The Forbidden City was very imposing, but was not exactly what I was expecting. The architecture and detail is amazing, the scale is gigantic, and it is awe-inspiring to stand in the place where entry was limited to royalty, eunuchs, and concubines for 600 years. But the interior environment is pretty harsh, with one enormous paved plaza after another and no greenery (except in a small garden at the north end). We passed through ornate gate after ornate gate for almost a mile, finally emerging at the north end around Noon.
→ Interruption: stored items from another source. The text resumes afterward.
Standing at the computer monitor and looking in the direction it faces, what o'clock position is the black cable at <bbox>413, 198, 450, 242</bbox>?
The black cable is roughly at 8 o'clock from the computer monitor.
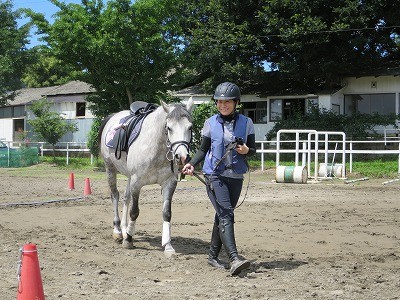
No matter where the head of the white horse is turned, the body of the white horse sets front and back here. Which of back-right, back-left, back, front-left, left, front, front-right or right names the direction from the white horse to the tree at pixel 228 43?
back-left

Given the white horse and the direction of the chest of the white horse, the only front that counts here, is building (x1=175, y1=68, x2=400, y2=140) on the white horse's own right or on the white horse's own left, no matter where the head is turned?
on the white horse's own left

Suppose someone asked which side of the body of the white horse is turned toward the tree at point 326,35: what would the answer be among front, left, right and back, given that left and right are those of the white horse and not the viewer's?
left

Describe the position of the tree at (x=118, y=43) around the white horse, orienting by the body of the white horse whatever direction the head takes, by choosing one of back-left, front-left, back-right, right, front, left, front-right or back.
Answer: back-left

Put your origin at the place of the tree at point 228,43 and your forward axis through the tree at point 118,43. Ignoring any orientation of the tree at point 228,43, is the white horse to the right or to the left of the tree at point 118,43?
left

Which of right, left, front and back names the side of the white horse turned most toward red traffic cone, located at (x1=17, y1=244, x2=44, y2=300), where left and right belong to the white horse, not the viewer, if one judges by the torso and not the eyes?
right

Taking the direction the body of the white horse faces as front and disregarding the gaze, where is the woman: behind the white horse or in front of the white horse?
in front

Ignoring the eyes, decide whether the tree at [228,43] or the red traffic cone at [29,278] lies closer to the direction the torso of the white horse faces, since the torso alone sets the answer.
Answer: the red traffic cone

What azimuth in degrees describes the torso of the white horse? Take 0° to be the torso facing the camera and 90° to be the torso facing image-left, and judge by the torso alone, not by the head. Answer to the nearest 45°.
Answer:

From there, we took taxis to a location a few miles north. A woman greeted us and we were paired off and put in pedicabs (they called them rickshaws). A driver pedaled through the narrow alleys (called “hutongs”) while we sat in the back seats like privileged imperialists. I didn’t really care for this experience, as this seemed like yet another packaged “tourist experience” designed to appeal to westerners, fulfill a cultural stereotype, and ultimately, to sell stuff. In this case, the pedicab ride ended in a cheesy tourist street, which the guide told us was the “best street in China” for bars and bargains. She looked out over this very polluted green lake and said “as you can see, people come here because it very beautiful.” Sad.

At around 2, the group dispersed. Bob and Charlotte and I took a taxi to the Beijing offices of the Dahlin Group, for a meeting that I had arranged before leaving the US. Dahlin is a large land planning and design firm in the Bay Area that established a Beijing office a few years ago. They now have 40 employees here. Getting to the office was an adventure, as all we had was a slip of paper with the address written in Chinese characters. When we got out of the cab, we had to ask about 5 different people before we found our way into the building.

We were warmly greeted and spent about 90 minutes meeting with the General Manager of the office and her assistant. The visit was a nice way to close our meeting with Chinese planning professionals, because it provided another perspective on how the growing wealth in China is changing development and consumer patterns. Dahlin is building a lot of very high end housing to meet the demand created by new money; homes that would fit in well in the Bay Area’s most exclusive neighborhoods. They are also starting to do new towns with a broader mix of housing types and land uses. It was fascinating to talk about the changes in consumer preferences and the Chinese land development system.

We were driven back to the hotel by a Dahlin staff person at around 4:30. At 5:30, our entire group met with the company that organized our trip to provide them with feedback on our experience. We went day by day, pointing out our highlights and lowlights and ways to improve the trip experience for the next group of planners (they arrive in Hong Kong tomorrow!). After about an hour, our entire group headed for the subway, going to a neighborhood a few stops away for our farewell dinner.

The celebratory dinner was a really nice occasion. We had peking duck and a million other dishes. Everything was delicious, but mostly we remarked how much we’d enjoyed getting to know each other and what a great experience this has been.

This will be my last entry before returning to the US tomorrow. My flight is at noon, but we’ve been advised to head to the airport at 8 AM. I will post some more post-trip reflections tomorrow.

2 comments:

robeastwood said...

Barry -

Much thanks for your very informative and insightful observations, reflections, and critique of the tour. I think it was very helpful to the second tour which is yes, starting today here in HK. We've also posted a link to your blog on the NorCal APA website :

http://www.norcalapa.org/

Despite the few mishaps, hope you found the trip worthwhile.

Hope to catch up with you later after our tour.

-Rob Eastwood

planbig said...

Rob
The trip was phenomenal. I hope you guys have as good a time as we did! Thank you for all your hard work pulling this together!